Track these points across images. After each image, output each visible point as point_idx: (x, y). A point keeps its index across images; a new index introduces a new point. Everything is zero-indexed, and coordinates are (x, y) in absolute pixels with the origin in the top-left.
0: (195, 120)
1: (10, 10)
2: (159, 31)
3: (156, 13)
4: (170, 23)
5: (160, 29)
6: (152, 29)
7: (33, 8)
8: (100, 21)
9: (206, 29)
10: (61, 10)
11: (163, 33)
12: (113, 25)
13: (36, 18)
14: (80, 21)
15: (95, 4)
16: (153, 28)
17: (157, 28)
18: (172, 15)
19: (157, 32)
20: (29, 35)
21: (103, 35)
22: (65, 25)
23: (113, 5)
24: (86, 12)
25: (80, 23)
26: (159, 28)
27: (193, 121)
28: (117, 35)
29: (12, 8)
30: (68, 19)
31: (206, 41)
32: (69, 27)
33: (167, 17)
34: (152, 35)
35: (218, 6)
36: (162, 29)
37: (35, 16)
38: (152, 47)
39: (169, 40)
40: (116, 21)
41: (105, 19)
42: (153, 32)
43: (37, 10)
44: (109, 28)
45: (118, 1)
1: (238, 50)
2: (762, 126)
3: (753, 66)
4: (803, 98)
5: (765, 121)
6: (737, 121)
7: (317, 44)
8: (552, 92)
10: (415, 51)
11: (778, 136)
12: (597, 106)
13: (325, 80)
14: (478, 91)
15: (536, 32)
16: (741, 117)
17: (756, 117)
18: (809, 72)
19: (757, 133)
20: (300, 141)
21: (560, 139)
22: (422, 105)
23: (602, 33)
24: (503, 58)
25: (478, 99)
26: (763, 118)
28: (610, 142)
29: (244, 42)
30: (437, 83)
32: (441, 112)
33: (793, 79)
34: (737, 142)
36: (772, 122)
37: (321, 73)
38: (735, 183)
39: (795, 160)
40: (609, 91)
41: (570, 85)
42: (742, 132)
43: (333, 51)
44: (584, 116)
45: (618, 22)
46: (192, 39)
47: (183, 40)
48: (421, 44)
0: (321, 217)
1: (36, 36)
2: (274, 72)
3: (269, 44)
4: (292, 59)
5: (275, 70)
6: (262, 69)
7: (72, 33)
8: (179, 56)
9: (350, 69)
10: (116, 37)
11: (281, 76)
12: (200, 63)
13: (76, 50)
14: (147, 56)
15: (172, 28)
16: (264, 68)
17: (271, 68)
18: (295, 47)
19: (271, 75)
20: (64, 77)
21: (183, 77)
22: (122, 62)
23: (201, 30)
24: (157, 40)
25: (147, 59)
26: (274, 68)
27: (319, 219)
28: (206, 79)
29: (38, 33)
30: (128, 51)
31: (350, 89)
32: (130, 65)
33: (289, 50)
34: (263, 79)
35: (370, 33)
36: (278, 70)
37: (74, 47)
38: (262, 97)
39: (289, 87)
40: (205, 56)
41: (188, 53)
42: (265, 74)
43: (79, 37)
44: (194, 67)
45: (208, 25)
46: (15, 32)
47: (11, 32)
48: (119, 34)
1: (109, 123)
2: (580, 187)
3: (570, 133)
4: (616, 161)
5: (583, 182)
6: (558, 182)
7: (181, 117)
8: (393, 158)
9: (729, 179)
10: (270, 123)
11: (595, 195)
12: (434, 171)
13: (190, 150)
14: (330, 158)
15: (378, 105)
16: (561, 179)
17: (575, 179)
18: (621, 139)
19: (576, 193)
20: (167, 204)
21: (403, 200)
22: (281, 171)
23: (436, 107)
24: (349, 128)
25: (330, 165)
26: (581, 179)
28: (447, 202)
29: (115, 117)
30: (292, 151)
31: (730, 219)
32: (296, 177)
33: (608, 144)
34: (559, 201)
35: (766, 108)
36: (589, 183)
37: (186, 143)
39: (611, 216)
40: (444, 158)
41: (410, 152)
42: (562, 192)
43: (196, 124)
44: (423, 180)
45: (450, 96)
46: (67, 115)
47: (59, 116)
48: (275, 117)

▶ TASK
Recast every row above as a Markdown table with two columns, No. and Text, numbering the rows in order and leaving out blank lines.

▶ RESULT FOR THIS EXERCISE
| No. | Text |
|---|---|
| 1 | Track these points across images. After each image, output each visible point as point_idx: (x, y). A point keeps its index across images; a new index introduces a new point. Everything is zero-indexed, and coordinates are (x, y) in absolute pixels with the origin in the top-left. |
| 2 | 0: (195, 120) |
| 3 | 1: (10, 10) |
| 4 | 2: (159, 31) |
| 5 | 3: (156, 13) |
| 6 | 4: (170, 23) |
| 7 | 5: (160, 29) |
| 8 | 6: (152, 29) |
| 9 | 7: (33, 8) |
| 10 | 8: (100, 21) |
| 11 | 9: (206, 29) |
| 12 | 10: (61, 10) |
| 13 | 11: (163, 33) |
| 14 | 12: (113, 25) |
| 15 | 13: (36, 18) |
| 16 | 14: (80, 21) |
| 17 | 15: (95, 4) |
| 18 | 16: (153, 28) |
| 19 | 17: (157, 28) |
| 20 | 18: (172, 15) |
| 21 | 19: (157, 32) |
| 22 | 20: (29, 35) |
| 23 | 21: (103, 35) |
| 24 | 22: (65, 25) |
| 25 | 23: (113, 5) |
| 26 | 24: (86, 12) |
| 27 | 25: (80, 23) |
| 28 | 26: (159, 28) |
| 29 | 27: (193, 121) |
| 30 | 28: (117, 35) |
| 31 | 29: (12, 8) |
| 32 | 30: (68, 19) |
| 33 | 31: (206, 41) |
| 34 | 32: (69, 27) |
| 35 | 33: (167, 17) |
| 36 | 34: (152, 35) |
| 37 | 35: (218, 6) |
| 38 | 36: (162, 29) |
| 39 | 37: (35, 16) |
| 40 | 38: (152, 47) |
| 41 | 39: (169, 40) |
| 42 | 40: (116, 21) |
| 43 | 41: (105, 19) |
| 44 | 42: (153, 32) |
| 45 | 43: (37, 10) |
| 46 | 44: (109, 28) |
| 47 | 45: (118, 1) |
| 48 | 1: (238, 50) |
| 49 | 2: (762, 126) |
| 50 | 3: (753, 66) |
| 51 | 4: (803, 98) |
| 52 | 5: (765, 121) |
| 53 | 6: (737, 121) |
| 54 | 7: (317, 44) |
| 55 | 8: (552, 92) |
| 56 | 10: (415, 51) |
| 57 | 11: (778, 136) |
| 58 | 12: (597, 106) |
| 59 | 13: (325, 80) |
| 60 | 14: (478, 91) |
| 61 | 15: (536, 32) |
| 62 | 16: (741, 117) |
| 63 | 17: (756, 117) |
| 64 | 18: (809, 72) |
| 65 | 19: (757, 133) |
| 66 | 20: (300, 141) |
| 67 | 21: (560, 139) |
| 68 | 22: (422, 105) |
| 69 | 23: (602, 33) |
| 70 | 24: (503, 58) |
| 71 | 25: (478, 99) |
| 72 | 26: (763, 118) |
| 73 | 28: (610, 142) |
| 74 | 29: (244, 42) |
| 75 | 30: (437, 83) |
| 76 | 32: (441, 112) |
| 77 | 33: (793, 79) |
| 78 | 34: (737, 142) |
| 79 | 36: (772, 122) |
| 80 | 37: (321, 73) |
| 81 | 38: (735, 183) |
| 82 | 39: (795, 160) |
| 83 | 40: (609, 91) |
| 84 | 41: (570, 85) |
| 85 | 42: (742, 132) |
| 86 | 43: (333, 51) |
| 87 | 44: (584, 116) |
| 88 | 45: (618, 22) |
| 89 | 46: (192, 39) |
| 90 | 47: (183, 40) |
| 91 | 48: (421, 44) |
| 92 | 0: (321, 217) |
| 93 | 1: (36, 36) |
| 94 | 2: (274, 72) |
| 95 | 3: (269, 44) |
| 96 | 4: (292, 59) |
| 97 | 5: (275, 70) |
| 98 | 6: (262, 69) |
| 99 | 7: (72, 33) |
| 100 | 8: (179, 56) |
| 101 | 9: (350, 69) |
| 102 | 10: (116, 37) |
| 103 | 11: (281, 76) |
| 104 | 12: (200, 63) |
| 105 | 13: (76, 50) |
| 106 | 14: (147, 56) |
| 107 | 15: (172, 28) |
| 108 | 16: (264, 68) |
| 109 | 17: (271, 68) |
| 110 | 18: (295, 47) |
| 111 | 19: (271, 75) |
| 112 | 20: (64, 77) |
| 113 | 21: (183, 77) |
| 114 | 22: (122, 62) |
| 115 | 23: (201, 30) |
| 116 | 24: (157, 40) |
| 117 | 25: (147, 59) |
| 118 | 26: (274, 68) |
| 119 | 27: (319, 219) |
| 120 | 28: (206, 79) |
| 121 | 29: (38, 33) |
| 122 | 30: (128, 51) |
| 123 | 31: (350, 89) |
| 124 | 32: (130, 65) |
| 125 | 33: (289, 50) |
| 126 | 34: (263, 79) |
| 127 | 35: (370, 33) |
| 128 | 36: (278, 70) |
| 129 | 37: (74, 47) |
| 130 | 38: (262, 97) |
| 131 | 39: (289, 87) |
| 132 | 40: (205, 56) |
| 133 | 41: (188, 53) |
| 134 | 42: (265, 74) |
| 135 | 43: (79, 37) |
| 136 | 44: (194, 67) |
| 137 | 45: (208, 25) |
| 138 | 46: (15, 32) |
| 139 | 47: (11, 32) |
| 140 | 48: (119, 34) |
| 141 | 1: (109, 123) |
| 142 | 2: (580, 187) |
| 143 | 3: (570, 133) |
| 144 | 4: (616, 161) |
| 145 | 5: (583, 182) |
| 146 | 6: (558, 182) |
| 147 | 7: (181, 117) |
| 148 | 8: (393, 158) |
| 149 | 9: (729, 179) |
| 150 | 10: (270, 123) |
| 151 | 11: (595, 195) |
| 152 | 12: (434, 171) |
| 153 | 13: (190, 150) |
| 154 | 14: (330, 158) |
| 155 | 15: (378, 105) |
| 156 | 16: (561, 179) |
| 157 | 17: (575, 179) |
| 158 | 18: (621, 139) |
| 159 | 19: (576, 193) |
| 160 | 20: (167, 204) |
| 161 | 21: (403, 200) |
| 162 | 22: (281, 171) |
| 163 | 23: (436, 107) |
| 164 | 24: (349, 128) |
| 165 | 25: (330, 165) |
| 166 | 26: (581, 179) |
| 167 | 28: (447, 202) |
| 168 | 29: (115, 117) |
| 169 | 30: (292, 151) |
| 170 | 31: (730, 219) |
| 171 | 32: (296, 177) |
| 172 | 33: (608, 144) |
| 173 | 34: (559, 201) |
| 174 | 35: (766, 108) |
| 175 | 36: (589, 183) |
| 176 | 37: (186, 143) |
| 177 | 39: (611, 216) |
| 178 | 40: (444, 158) |
| 179 | 41: (410, 152) |
| 180 | 42: (562, 192) |
| 181 | 43: (196, 124) |
| 182 | 44: (423, 180) |
| 183 | 45: (450, 96) |
| 184 | 46: (67, 115) |
| 185 | 47: (59, 116) |
| 186 | 48: (275, 117) |